Tafsil ve Tefsir

Makaleyi PDF formatında kaydet



Tafsil ve tefsir (Arapça: التفصیل-التفسیر) , Kuran’ı Kerim’in içeriği ve anlaşılması hususunda önem taşıyan iki kavramdır. Bu kavramlar bazen birbiri ile karıştırılır ve iki kavram arasında çelişkinin olduğu iddiası ortaya çıkar.


Tafsil’in Anlamı

[Düzenle]

"Fassalna" tef'il babından ve tafsil kökünden türemiştir. Bir şeyi fasıllara bölmek ve düzenlemek anlamındadır.

Kuran’da Tafsil

[Düzenle]

Buna göre:
"وَ لَقَدْ جِئْناهُمْ بِکِتابٍ فَصَّلْناهُ عَلى‌ عِلْمٍ هُدىً وَ رَحْمَةً لِقَوْمٍ یؤْمِنُون
"Gerçekten biz onlara bilerek bölümlere, (ayetler ve sureler olarak ve muhteva olarak muhkem müteşabih ve çeşitli ilimleri içeren bilgilere) ayırdığımız, iman eden topluluk için hidayet ve rahmet kaynağı olan bir kitap getirdik. "
[3] Araf, 52.    

Şöyle ki bizim Kuran'ı anlamamız, ayetleri üzerinde ayrı ayrı olarak düşünmemize bağlıdır. Bu da Kuran'ın tedrici olarak inmesinin sebeplerinden sayılır. Gerçi Kuran'ın tedrici olmayan ve bize gizli olan bir gerçeği de vardır. O gerçek de def’i yani tek seferde nazil olmasıdır.

* [Görev a]: Tafsil ve tefsir metnine göre "fassalna" kelimesi hangi babdan ve hangi kökten türemiştir?

* [Ham veri]:
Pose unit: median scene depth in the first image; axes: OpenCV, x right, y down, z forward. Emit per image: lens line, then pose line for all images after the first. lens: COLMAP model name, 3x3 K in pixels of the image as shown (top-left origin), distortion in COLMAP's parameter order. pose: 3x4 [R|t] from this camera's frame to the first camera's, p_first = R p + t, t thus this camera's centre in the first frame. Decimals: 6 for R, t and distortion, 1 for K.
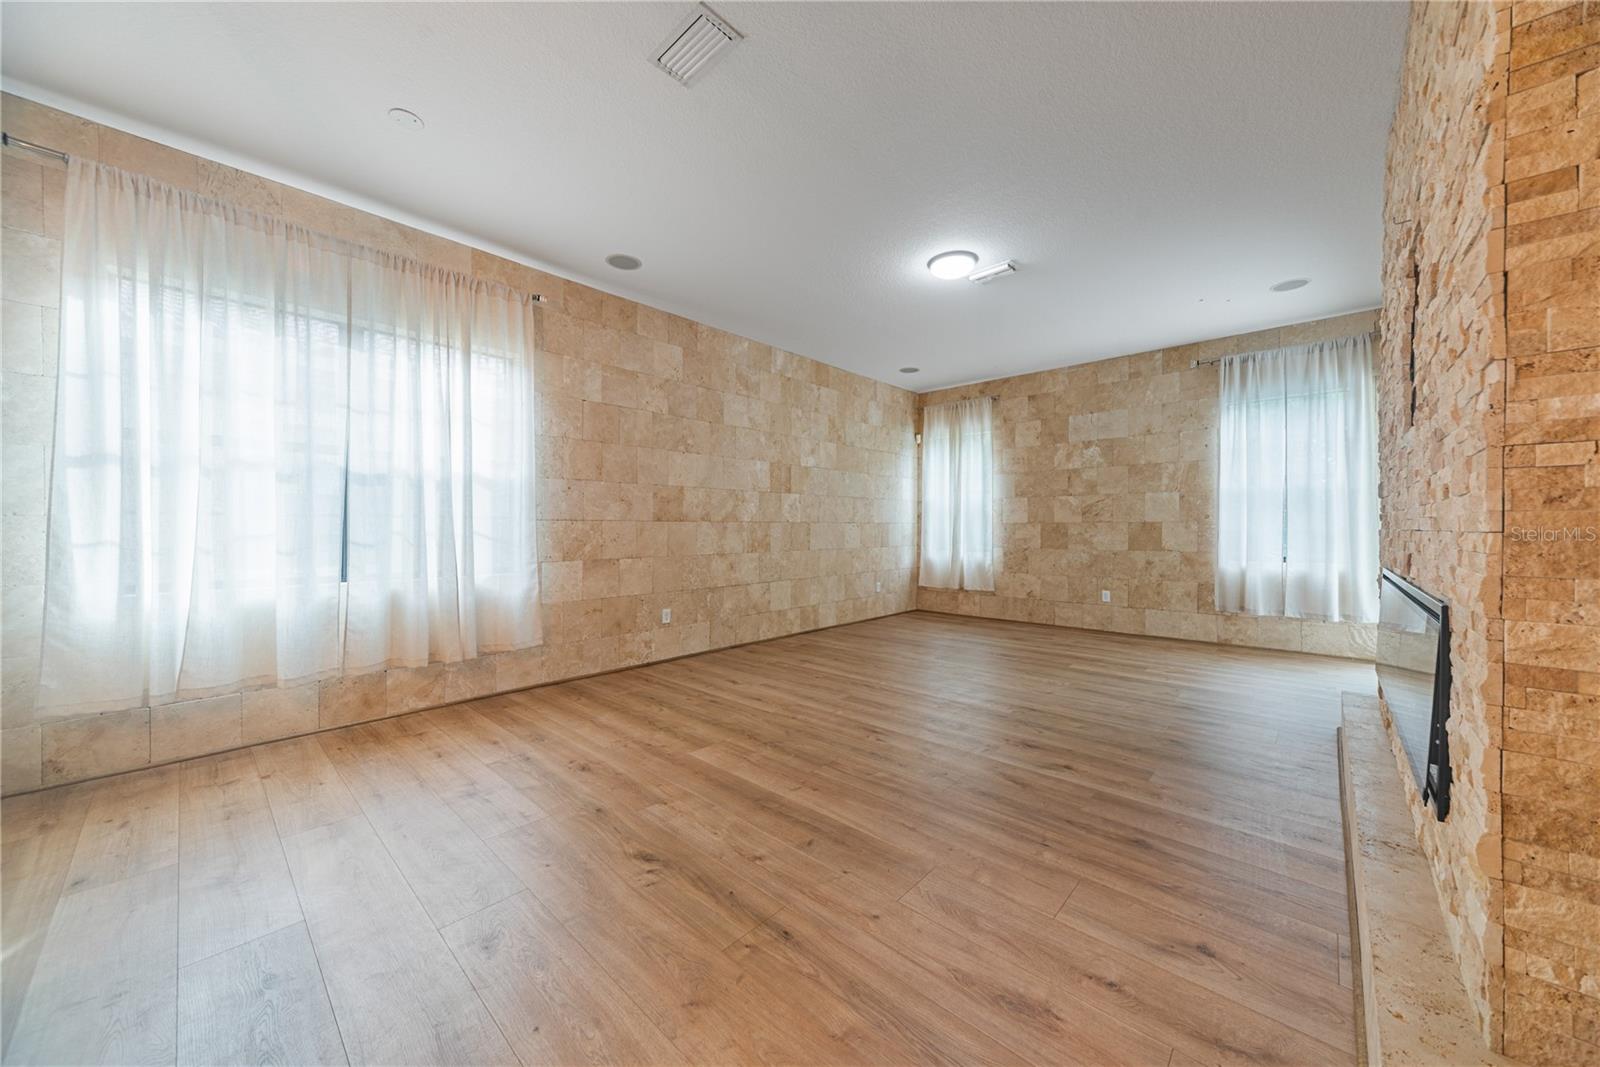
lens RADIAL K [[567.5, 0, 806.2], [0, 567.5, 531.9], [0, 0, 1]] dist [0.007523, 0.000620]
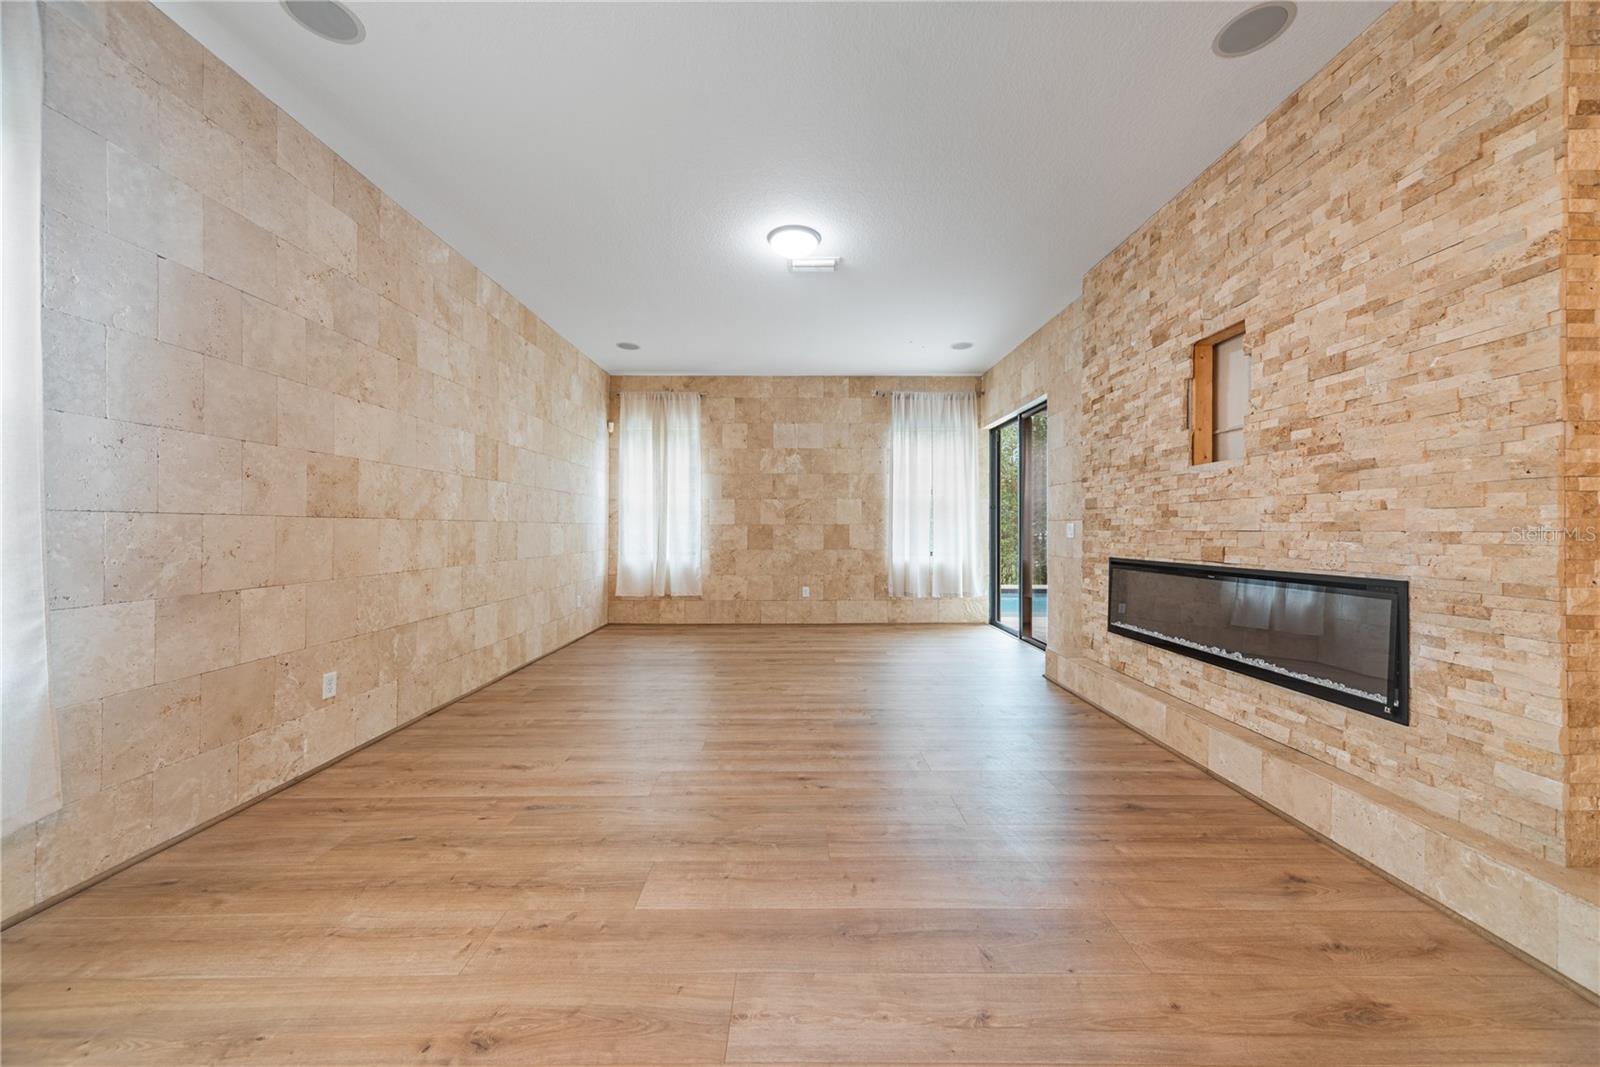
lens RADIAL K [[567.5, 0, 801.5], [0, 567.5, 529.2], [0, 0, 1]] dist [0.007523, 0.000620]
pose [[0.734666, 0.000632, 0.678429, -0.277792], [0.004682, 0.999971, -0.006001, -0.001372], [-0.678413, 0.007585, 0.734641, 0.254038]]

* [Görev b]: Lütfen kayıtların başından "529.2], [0, 0, 1]] dist [0.007523, 0.000620]" ifadesini içeren satıra kadar olan satırları, iki uç da dahil, değiştirmeden geri ver. Resimleri yanıta alma.

* [Görev sonucu a]: Tef'il babından ve tafsil kökünden türemiştir.

* [Görev sonucu b]:
Pose unit: median scene depth in the first image; axes: OpenCV, x right, y down, z forward. Emit per image: lens line, then pose line for all images after the first. lens: COLMAP model name, 3x3 K in pixels of the image as shown (top-left origin), distortion in COLMAP's parameter order. pose: 3x4 [R|t] from this camera's frame to the first camera's, p_first = R p + t, t thus this camera's centre in the first frame. Decimals: 6 for R, t and distortion, 1 for K.
lens RADIAL K [[567.5, 0, 806.2], [0, 567.5, 531.9], [0, 0, 1]] dist [0.007523, 0.000620]
lens RADIAL K [[567.5, 0, 801.5], [0, 567.5, 529.2], [0, 0, 1]] dist [0.007523, 0.000620]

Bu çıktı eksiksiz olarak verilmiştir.